Extrication of American politics from the clutches of the “corporatocracy” will require the provision of public money for campaign financing, free media time, a ban on campaign contributions from lobbying firms, and a stop to the “revolving door” between lobbying firms and federal employment. However, Sachs doubts whether effective government can be achieved without the rise of a “credible third party” to break the corrupted Republican-Democratic duopoly.

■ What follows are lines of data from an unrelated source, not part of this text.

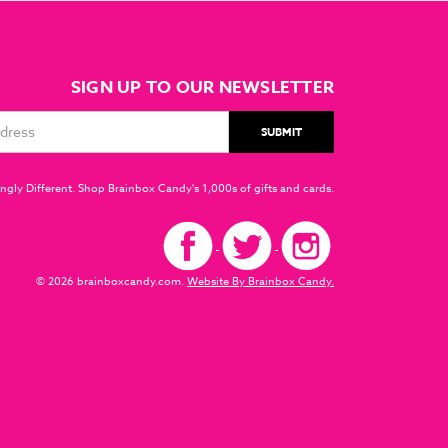
SIGN UP TO OUR NEWSLETTER
ngly Different. Shop Brainbox Candy's 1,000s of gifts and cards.
© 2026 brainboxcandy.com.
Website By Brainbox Candy.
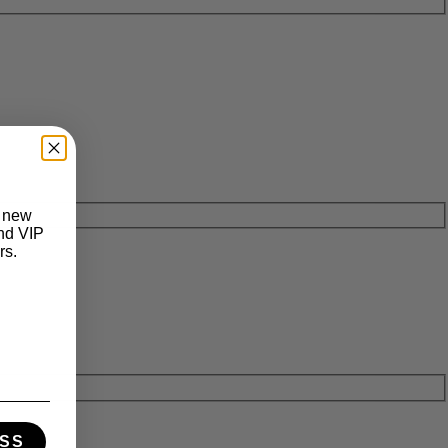
t new
and VIP
rs.
SS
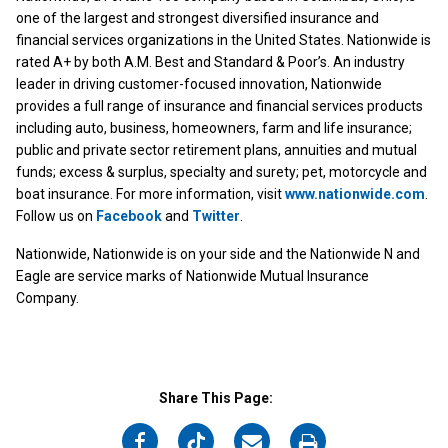
one of the largest and strongest diversified insurance and
financial services organizations in the United States. Nationwide is
rated A+ by both A.M. Best and Standard & Poor’s. An industry
leader in driving customer-focused innovation, Nationwide
provides a full range of insurance and financial services products
including auto, business, homeowners, farm and life insurance;
public and private sector retirement plans, annuities and mutual
funds; excess & surplus, specialty and surety; pet, motorcycle and
boat insurance. For more information, visit
www.nationwide.com
.
Follow us on
Facebook
and
Twitter
.
Nationwide, Nationwide is on your side and the Nationwide N and
Eagle are service marks of Nationwide Mutual Insurance
Company.
Share This Page:
on
on
on
on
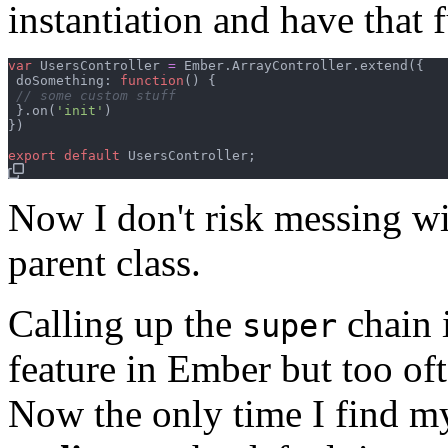
instantiation and have that 
var
UsersController
=
Ember
.
ArrayController
.
extend
(
{
 doSomething: 
function
(
)
{
// some custom stuff
}
.
on
(
'init'
)
}
)
export
default
UsersController
;
Now I don't risk messing wi
parent class.
Calling up the
chain 
super
feature in Ember but too ofte
Now the only time I find m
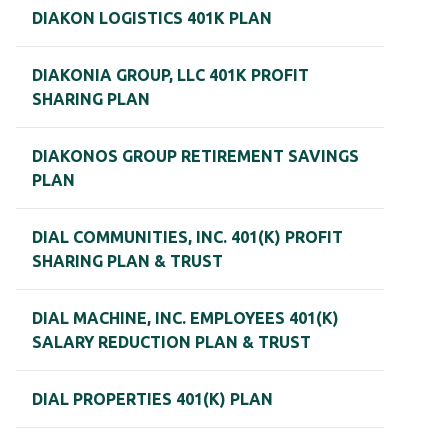
DIAKON LOGISTICS 401K PLAN
DIAKONIA GROUP, LLC 401K PROFIT
SHARING PLAN
DIAKONOS GROUP RETIREMENT SAVINGS
PLAN
DIAL COMMUNITIES, INC. 401(K) PROFIT
SHARING PLAN & TRUST
DIAL MACHINE, INC. EMPLOYEES 401(K)
SALARY REDUCTION PLAN & TRUST
DIAL PROPERTIES 401(K) PLAN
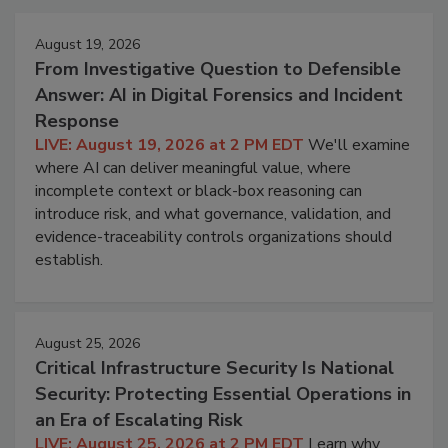
August 19, 2026
From Investigative Question to Defensible
Answer: AI in Digital Forensics and Incident
Response
LIVE: August 19, 2026 at 2 PM EDT
We'll examine
where AI can deliver meaningful value, where
incomplete context or black-box reasoning can
introduce risk, and what governance, validation, and
evidence-traceability controls organizations should
establish.
August 25, 2026
Critical Infrastructure Security Is National
Security: Protecting Essential Operations in
an Era of Escalating Risk
LIVE: August 25, 2026 at 2 PM EDT
Learn why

There are at least two omissions from the doctor’s diagnosis. The first is that he ignores the role of inadequate demand in causing the current high level of unemployment and unwanted part-time employment, treating it purely as a supply-side problem. Thus, while aiming to reduce unemployment from 9.4 percent to 5 percent by 2015, he rejects “macroeconomic measures to boost aggregate demand, including more fiscal stimulus and quantitative easing by the Fed.” Instead he offers various supply-side reforms, such as putting “millions of young people currently unemployed” back in school or college, increased job sharing, and job retraining schemes. But current unemployment is both a supply-side and a demand-side problem. Sachs’ dislike of Bush-era budget deficits, which combined huge increases in military spending with tax cuts for the rich, is understandable, but to suppose that supply-side measures alone will halve unemployment in four years’ time is pie in the sky.
Second, Sachs’ diagnosis of America’s ills understates the deleterious effect of globalization. He doesn’t question the economics or morality of offshoring American production abroad, regardless of its consequences for American jobs or real wages, simply saying that the winners should compensate the losers. Not only has this not happened, but it is increasingly unlikely to happen, because globalization has greatly increased the political clout of the winners.